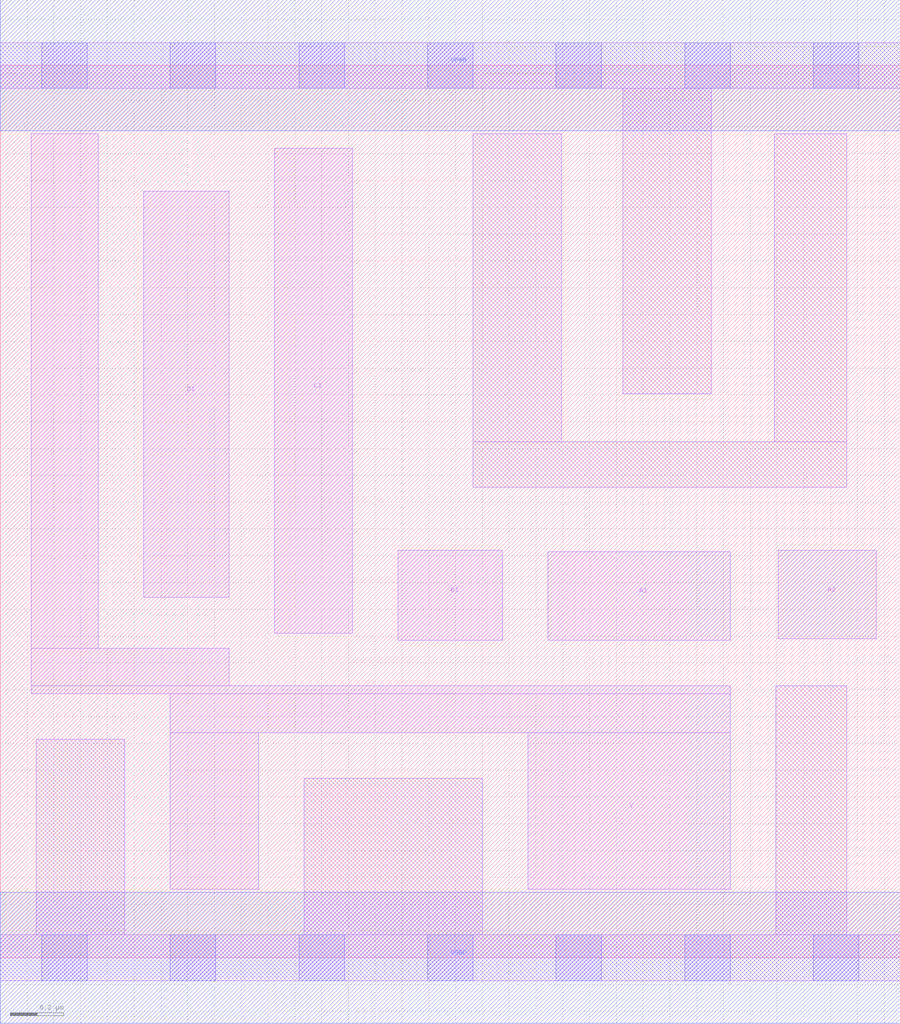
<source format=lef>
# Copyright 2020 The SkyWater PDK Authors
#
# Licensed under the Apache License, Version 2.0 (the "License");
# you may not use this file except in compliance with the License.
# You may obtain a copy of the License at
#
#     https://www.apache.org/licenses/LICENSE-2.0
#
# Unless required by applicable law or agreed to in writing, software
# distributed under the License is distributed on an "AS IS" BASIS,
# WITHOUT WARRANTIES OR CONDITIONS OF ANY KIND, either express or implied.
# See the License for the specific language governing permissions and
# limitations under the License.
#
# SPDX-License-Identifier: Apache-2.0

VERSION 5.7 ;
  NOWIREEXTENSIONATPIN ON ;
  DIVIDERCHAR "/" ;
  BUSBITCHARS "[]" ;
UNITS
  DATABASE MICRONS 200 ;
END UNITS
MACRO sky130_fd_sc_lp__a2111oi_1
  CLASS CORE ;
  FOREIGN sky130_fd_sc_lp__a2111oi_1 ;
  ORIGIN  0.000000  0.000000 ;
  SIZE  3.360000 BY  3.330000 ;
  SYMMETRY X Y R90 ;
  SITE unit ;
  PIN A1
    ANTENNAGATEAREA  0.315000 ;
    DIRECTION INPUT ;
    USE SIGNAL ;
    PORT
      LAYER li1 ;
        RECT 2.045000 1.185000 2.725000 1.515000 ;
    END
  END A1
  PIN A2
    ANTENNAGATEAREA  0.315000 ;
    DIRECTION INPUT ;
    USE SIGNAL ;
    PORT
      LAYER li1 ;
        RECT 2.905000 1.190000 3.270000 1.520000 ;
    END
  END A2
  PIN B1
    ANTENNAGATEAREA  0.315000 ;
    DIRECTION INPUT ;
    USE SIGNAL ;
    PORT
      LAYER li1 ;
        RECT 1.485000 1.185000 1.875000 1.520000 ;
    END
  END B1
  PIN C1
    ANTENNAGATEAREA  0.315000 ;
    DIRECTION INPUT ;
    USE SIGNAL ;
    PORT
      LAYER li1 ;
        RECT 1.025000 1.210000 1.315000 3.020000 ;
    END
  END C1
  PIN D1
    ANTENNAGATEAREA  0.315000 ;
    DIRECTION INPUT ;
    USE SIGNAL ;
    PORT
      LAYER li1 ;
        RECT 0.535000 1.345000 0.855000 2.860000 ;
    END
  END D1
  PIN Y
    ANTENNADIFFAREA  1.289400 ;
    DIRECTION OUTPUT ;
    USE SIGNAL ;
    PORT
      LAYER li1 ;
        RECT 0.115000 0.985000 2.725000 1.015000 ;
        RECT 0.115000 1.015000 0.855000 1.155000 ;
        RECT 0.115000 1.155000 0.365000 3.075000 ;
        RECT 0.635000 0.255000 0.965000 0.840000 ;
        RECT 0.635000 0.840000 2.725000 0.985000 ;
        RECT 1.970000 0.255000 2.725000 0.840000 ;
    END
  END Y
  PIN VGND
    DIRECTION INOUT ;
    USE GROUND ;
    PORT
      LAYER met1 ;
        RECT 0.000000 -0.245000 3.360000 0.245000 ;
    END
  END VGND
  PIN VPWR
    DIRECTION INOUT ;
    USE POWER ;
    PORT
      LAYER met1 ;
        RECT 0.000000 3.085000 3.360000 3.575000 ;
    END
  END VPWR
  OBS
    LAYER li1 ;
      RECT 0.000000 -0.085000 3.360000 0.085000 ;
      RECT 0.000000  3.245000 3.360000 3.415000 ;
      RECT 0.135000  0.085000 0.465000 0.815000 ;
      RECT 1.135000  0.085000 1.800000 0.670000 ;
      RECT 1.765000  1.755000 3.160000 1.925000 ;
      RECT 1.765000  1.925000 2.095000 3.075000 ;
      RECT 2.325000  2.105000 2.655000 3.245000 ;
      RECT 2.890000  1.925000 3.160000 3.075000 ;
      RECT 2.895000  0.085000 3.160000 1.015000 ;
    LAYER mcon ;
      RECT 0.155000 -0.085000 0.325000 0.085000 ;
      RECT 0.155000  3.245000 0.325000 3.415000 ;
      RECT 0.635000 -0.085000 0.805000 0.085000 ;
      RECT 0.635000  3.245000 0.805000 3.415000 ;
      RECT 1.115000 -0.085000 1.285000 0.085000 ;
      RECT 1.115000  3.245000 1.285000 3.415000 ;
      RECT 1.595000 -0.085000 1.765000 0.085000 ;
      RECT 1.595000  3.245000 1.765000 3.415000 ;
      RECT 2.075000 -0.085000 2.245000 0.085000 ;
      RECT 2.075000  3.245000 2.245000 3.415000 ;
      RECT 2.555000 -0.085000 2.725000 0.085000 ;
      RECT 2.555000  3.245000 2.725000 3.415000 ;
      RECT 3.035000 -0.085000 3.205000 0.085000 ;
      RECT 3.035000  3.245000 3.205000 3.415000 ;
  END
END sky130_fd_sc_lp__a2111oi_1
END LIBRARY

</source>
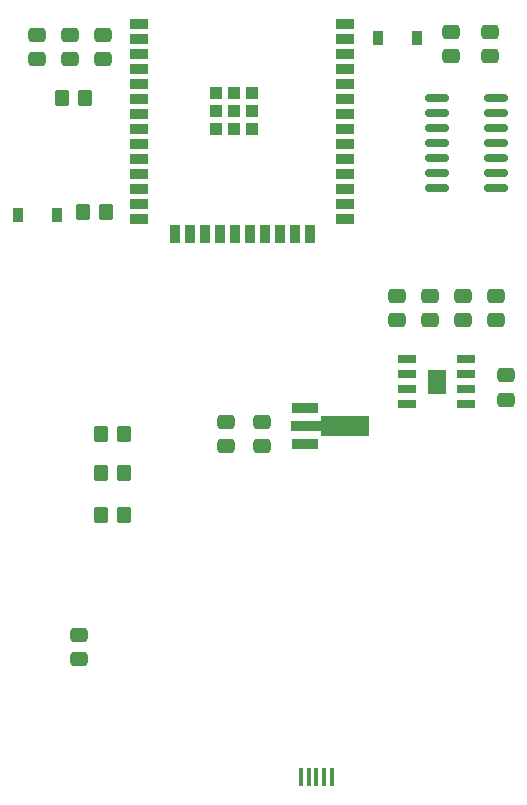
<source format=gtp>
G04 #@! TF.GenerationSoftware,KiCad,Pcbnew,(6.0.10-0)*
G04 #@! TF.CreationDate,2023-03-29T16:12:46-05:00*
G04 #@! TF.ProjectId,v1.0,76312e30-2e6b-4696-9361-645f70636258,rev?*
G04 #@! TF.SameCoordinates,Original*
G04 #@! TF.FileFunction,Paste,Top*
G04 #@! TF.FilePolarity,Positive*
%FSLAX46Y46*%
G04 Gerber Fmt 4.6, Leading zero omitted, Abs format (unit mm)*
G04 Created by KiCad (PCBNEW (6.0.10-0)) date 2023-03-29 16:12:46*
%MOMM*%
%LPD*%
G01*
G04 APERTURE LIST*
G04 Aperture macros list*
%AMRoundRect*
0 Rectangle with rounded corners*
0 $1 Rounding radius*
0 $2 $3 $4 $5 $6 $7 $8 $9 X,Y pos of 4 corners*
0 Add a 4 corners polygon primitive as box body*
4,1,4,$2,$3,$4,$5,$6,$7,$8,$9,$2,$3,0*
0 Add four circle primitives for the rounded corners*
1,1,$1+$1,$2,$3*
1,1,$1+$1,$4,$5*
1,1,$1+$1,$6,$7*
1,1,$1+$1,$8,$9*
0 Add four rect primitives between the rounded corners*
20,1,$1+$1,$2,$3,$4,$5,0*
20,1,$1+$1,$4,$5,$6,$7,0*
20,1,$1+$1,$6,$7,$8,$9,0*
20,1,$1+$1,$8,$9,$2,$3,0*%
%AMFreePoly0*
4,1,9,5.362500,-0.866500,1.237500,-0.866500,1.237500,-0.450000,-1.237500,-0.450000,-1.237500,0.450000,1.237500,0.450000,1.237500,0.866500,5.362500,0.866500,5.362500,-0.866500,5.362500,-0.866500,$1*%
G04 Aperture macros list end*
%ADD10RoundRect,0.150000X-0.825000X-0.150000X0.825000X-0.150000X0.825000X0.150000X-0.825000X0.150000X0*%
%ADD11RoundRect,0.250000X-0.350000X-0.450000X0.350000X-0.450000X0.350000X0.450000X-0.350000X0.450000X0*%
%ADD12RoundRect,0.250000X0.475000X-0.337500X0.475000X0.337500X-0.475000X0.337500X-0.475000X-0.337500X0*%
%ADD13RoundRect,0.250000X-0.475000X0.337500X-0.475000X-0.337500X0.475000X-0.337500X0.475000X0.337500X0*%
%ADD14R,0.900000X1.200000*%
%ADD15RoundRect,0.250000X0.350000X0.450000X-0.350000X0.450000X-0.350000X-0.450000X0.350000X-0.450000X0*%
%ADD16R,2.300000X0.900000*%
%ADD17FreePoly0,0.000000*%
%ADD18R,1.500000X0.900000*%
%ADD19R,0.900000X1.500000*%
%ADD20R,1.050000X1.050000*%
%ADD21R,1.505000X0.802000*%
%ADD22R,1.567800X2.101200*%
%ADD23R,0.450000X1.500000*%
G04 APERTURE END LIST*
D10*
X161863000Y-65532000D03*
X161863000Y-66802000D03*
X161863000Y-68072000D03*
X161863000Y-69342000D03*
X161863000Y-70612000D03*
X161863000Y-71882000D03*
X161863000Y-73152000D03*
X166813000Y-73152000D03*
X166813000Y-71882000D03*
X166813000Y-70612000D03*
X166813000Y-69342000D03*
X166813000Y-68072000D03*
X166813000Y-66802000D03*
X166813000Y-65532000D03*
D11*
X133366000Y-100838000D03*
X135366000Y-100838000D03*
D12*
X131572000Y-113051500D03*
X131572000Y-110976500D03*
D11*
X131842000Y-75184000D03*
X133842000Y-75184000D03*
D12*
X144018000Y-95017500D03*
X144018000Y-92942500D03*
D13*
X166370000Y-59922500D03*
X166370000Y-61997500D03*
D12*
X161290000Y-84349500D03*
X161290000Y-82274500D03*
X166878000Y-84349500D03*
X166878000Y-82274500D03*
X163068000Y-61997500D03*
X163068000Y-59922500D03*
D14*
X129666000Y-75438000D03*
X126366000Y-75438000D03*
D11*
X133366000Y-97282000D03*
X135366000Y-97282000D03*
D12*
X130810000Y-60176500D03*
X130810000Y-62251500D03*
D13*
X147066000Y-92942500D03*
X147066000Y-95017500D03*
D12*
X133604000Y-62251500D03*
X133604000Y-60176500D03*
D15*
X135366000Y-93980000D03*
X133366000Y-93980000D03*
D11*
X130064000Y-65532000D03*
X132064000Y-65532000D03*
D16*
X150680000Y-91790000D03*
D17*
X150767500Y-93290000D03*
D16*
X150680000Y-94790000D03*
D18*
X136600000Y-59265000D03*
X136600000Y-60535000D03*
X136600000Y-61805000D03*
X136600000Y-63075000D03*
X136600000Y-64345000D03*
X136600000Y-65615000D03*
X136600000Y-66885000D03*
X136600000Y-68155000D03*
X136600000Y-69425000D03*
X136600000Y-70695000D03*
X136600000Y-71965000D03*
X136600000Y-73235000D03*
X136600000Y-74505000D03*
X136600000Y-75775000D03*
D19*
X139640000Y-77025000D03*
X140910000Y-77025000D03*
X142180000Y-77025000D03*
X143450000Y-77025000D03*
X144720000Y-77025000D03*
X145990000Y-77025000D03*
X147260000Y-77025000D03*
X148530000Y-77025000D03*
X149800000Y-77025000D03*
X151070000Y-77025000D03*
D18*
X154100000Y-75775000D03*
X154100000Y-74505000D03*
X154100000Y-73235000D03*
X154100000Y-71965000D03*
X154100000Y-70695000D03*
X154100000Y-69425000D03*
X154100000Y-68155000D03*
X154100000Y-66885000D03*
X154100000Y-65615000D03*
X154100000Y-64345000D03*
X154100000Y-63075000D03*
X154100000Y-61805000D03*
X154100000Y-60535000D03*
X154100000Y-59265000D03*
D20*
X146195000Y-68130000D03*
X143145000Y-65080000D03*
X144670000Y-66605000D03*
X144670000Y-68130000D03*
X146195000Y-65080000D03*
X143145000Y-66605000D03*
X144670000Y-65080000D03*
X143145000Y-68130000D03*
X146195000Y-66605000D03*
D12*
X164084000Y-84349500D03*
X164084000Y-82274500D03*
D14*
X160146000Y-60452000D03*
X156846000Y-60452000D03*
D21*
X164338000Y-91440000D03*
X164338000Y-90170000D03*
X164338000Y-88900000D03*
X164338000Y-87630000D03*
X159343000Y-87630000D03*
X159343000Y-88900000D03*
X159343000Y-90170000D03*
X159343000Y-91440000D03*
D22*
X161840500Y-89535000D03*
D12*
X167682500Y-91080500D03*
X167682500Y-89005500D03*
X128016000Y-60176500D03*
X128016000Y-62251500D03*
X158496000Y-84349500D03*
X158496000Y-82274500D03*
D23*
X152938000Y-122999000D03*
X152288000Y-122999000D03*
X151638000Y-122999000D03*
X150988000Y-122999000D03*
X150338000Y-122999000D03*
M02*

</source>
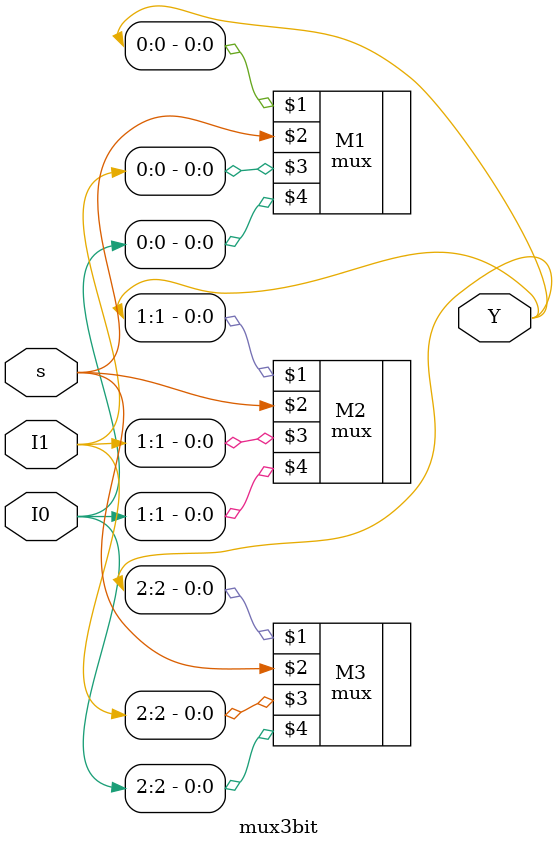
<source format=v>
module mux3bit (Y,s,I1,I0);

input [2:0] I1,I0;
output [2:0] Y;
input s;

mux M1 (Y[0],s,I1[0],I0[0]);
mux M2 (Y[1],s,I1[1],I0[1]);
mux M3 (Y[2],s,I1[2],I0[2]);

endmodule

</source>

---------------

All that should be written out is the stretch of lines above between the one holding "X139640000Y-77025000D03*" and the one holding "X143145000Y-65080000D03*", inclusive, exactly as given.

X139640000Y-77025000D03*
X140910000Y-77025000D03*
X142180000Y-77025000D03*
X143450000Y-77025000D03*
X144720000Y-77025000D03*
X145990000Y-77025000D03*
X147260000Y-77025000D03*
X148530000Y-77025000D03*
X149800000Y-77025000D03*
X151070000Y-77025000D03*
D18*
X154100000Y-75775000D03*
X154100000Y-74505000D03*
X154100000Y-73235000D03*
X154100000Y-71965000D03*
X154100000Y-70695000D03*
X154100000Y-69425000D03*
X154100000Y-68155000D03*
X154100000Y-66885000D03*
X154100000Y-65615000D03*
X154100000Y-64345000D03*
X154100000Y-63075000D03*
X154100000Y-61805000D03*
X154100000Y-60535000D03*
X154100000Y-59265000D03*
D20*
X146195000Y-68130000D03*
X143145000Y-65080000D03*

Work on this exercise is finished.